姜衢從那條路裏跑出來, 拉着陸淮的手臂,回頭看了一眼, 喘着氣笑:“你說大爺也沒想怎麽樣, 咱倆跑啥啊。”

“可能是怕他留我們倆鬥地主。”陸淮說。

姜衢又笑的不行,松開陸淮的手,走兩步就看他一眼,跟沒見過陸淮似的。

這個人怎麽這麽好看。

以前就覺得他帥,現在有了濾鏡,就更覺得他帥了。

他在喜歡陸淮這件事上饒了很多彎路,猶豫了很久,也糾結了很久, 想辦法從陸淮身上尋求幫助, 也旁敲側擊問過旁人,最後還是自己跌跌撞撞, 走到了終點。

所有事他都能做, 所有事他都能拒絕, 卻不能否認喜歡。

不能否認喜歡陸淮。

還要一口咬定。

姜衢吸了口氣,擡起手機,眨了眨眼睛,再眨了眨眼睛, 脫口而出:“靠!我們是不是來不及了!”

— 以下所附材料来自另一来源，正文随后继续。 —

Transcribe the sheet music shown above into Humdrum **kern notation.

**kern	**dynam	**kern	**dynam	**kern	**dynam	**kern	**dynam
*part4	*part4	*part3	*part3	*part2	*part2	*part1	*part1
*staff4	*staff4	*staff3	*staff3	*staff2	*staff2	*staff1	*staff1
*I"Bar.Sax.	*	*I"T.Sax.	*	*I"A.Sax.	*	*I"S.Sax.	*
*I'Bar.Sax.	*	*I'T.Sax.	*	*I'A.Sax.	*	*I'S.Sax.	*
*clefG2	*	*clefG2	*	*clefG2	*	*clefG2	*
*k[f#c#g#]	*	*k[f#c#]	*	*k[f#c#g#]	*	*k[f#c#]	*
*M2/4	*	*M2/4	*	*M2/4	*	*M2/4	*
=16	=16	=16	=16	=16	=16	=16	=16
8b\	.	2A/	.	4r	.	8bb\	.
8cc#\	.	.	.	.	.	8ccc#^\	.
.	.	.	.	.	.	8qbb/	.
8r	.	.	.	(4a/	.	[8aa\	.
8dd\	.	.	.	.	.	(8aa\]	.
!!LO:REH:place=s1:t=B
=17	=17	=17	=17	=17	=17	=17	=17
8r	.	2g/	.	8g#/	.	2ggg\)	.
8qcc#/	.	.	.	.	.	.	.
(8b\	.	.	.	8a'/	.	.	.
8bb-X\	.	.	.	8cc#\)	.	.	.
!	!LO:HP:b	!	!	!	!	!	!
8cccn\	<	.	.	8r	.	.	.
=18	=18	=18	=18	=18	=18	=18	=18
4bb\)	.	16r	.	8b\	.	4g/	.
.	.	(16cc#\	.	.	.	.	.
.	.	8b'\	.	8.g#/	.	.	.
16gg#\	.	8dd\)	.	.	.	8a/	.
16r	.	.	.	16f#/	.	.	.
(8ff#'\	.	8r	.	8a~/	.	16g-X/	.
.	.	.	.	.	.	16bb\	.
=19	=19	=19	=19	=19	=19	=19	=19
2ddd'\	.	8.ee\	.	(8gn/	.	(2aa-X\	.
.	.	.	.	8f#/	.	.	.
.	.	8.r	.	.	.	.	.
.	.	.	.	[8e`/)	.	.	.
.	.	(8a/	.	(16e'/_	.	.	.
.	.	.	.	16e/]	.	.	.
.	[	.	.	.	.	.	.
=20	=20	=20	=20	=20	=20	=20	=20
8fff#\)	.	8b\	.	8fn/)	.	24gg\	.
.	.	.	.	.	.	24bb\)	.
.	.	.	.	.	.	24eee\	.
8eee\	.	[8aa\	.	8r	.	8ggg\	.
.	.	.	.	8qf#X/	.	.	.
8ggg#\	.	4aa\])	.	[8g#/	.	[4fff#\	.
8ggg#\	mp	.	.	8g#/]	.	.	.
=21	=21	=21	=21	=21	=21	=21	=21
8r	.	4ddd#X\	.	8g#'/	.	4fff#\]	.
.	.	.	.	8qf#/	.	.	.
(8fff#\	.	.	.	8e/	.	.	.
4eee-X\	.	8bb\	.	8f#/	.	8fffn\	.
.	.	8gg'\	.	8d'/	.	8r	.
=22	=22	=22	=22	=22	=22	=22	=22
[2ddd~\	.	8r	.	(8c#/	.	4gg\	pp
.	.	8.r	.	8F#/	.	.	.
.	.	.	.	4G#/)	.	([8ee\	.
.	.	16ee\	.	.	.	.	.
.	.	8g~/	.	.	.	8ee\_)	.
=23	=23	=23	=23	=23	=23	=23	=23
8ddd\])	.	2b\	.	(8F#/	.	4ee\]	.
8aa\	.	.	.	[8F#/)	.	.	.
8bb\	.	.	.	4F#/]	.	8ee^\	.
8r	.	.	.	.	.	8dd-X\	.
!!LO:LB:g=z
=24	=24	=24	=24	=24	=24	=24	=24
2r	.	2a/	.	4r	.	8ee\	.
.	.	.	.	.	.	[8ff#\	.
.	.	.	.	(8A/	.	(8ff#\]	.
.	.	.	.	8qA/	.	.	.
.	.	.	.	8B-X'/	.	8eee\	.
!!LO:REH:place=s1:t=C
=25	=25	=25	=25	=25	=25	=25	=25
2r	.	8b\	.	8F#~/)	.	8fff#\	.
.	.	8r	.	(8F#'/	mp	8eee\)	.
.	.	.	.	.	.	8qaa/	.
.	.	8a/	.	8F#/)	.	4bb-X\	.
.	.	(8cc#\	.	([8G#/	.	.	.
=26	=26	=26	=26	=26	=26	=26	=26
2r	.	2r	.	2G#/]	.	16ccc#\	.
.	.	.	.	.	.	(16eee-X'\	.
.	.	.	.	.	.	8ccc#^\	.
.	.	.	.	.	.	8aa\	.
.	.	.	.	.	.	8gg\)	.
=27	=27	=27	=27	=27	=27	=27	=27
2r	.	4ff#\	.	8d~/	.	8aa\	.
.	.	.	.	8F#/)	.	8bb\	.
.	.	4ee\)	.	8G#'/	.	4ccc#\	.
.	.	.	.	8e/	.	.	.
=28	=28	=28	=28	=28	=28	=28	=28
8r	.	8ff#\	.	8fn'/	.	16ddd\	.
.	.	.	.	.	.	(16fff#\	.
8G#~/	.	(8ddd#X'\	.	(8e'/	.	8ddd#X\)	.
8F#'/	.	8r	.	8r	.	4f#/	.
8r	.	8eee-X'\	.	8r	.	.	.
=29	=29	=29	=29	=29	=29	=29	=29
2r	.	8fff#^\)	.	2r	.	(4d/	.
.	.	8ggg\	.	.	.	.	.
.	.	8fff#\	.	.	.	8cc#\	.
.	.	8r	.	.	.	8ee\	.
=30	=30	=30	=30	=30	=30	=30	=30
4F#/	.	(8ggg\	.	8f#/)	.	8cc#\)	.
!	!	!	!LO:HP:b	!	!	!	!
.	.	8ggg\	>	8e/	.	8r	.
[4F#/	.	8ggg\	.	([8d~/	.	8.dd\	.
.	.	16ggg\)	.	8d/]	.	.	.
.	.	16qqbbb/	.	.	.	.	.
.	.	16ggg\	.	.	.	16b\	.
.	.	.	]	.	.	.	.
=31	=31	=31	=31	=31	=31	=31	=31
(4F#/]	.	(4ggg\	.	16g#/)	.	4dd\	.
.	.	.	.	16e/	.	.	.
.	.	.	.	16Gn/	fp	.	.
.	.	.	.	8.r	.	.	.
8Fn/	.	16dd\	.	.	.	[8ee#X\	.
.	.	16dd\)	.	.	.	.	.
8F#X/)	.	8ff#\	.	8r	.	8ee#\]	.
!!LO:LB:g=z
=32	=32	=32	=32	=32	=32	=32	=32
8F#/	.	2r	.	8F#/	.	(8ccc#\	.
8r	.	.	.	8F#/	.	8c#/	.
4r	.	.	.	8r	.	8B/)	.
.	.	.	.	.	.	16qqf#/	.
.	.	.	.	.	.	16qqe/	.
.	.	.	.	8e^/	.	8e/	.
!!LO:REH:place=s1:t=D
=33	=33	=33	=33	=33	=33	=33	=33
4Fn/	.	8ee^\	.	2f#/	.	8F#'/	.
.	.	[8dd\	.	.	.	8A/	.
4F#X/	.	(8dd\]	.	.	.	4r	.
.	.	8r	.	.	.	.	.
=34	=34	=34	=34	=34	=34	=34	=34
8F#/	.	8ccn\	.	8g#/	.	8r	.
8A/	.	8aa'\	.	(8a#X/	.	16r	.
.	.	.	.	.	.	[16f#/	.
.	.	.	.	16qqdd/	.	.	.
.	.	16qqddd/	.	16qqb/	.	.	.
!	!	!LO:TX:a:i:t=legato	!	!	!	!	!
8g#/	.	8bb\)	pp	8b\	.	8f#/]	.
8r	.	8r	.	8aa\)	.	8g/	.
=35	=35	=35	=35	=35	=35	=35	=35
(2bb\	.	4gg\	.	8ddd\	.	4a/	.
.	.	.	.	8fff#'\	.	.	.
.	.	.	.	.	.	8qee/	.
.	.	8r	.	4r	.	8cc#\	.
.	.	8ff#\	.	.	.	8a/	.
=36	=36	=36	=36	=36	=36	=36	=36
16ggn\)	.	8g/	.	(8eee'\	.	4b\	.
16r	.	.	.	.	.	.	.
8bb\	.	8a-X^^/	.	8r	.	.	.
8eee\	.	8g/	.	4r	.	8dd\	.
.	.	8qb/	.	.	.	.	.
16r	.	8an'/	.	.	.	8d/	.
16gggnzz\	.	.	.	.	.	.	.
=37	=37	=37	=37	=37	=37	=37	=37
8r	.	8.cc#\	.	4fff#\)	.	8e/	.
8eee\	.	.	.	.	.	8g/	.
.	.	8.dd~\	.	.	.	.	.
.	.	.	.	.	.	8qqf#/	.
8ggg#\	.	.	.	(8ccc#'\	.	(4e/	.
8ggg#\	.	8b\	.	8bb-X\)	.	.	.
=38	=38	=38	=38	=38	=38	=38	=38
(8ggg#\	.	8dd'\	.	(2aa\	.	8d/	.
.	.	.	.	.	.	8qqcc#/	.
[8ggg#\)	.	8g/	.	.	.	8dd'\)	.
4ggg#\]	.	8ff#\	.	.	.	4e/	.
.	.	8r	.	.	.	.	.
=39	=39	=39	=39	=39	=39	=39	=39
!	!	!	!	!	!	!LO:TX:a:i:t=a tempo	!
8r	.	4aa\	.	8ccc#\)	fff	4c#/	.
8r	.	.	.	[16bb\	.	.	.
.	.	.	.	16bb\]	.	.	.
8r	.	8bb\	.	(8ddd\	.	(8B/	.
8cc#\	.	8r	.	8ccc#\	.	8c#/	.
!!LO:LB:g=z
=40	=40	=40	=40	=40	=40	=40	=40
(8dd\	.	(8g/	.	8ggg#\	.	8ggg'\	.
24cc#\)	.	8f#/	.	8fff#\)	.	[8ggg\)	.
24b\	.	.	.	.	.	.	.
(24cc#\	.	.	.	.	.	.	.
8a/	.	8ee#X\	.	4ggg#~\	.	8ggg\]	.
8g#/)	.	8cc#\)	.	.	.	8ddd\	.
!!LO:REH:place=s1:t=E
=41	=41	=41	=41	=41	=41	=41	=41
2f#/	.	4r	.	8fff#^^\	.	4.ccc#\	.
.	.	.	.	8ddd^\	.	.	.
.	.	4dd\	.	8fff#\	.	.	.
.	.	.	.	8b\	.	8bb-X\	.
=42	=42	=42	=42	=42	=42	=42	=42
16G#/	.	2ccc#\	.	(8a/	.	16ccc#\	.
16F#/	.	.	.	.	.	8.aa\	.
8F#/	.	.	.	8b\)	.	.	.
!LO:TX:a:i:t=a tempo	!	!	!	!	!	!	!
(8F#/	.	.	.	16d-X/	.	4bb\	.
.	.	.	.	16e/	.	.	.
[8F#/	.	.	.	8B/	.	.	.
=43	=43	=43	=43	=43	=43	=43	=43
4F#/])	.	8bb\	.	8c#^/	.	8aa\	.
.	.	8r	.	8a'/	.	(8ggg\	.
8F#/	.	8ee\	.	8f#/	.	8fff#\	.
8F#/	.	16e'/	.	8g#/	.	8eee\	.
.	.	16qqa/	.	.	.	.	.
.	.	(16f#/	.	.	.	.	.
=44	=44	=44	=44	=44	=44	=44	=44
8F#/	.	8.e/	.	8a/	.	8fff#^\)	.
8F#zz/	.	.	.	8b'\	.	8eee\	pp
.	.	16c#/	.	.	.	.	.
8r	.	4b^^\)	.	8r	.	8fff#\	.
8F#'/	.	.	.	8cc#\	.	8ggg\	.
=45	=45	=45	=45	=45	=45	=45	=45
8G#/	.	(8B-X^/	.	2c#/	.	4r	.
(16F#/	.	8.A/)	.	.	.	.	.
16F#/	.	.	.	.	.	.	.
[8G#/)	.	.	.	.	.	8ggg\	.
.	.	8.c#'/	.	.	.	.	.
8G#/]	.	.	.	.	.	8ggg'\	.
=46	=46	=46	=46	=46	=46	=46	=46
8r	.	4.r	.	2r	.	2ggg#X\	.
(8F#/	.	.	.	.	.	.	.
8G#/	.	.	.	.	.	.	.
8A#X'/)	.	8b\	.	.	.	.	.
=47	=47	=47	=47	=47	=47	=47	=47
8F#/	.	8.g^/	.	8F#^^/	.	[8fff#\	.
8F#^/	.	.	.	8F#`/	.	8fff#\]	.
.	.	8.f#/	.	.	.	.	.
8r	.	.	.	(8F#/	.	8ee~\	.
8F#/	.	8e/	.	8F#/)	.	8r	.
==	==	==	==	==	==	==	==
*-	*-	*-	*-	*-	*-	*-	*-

公交車站還在很遠,走路得二十多分鐘,姜衢二話不說,拽着陸淮直接開跑。

他們一路狂奔, 在距離公交車站兩百米的地方,看着最後一輛進島公交從他們身邊搖晃着離開。

“……”姜衢停下腳步,平複了兩秒呼吸,目送公交開走,遺憾地說,“沒趕上。”

陸淮在他肩上拍了拍,安慰道:“還有地鐵,走吧。”

地鐵站比公交站少,最近的也要四十分鐘,姜衢在範圍裏也沒找到共享單車,感覺人生艱難。

“不然就在這邊住吧,找家酒店。”陸淮說,“姥姥不在家,你回去也是自己睡一晚上。”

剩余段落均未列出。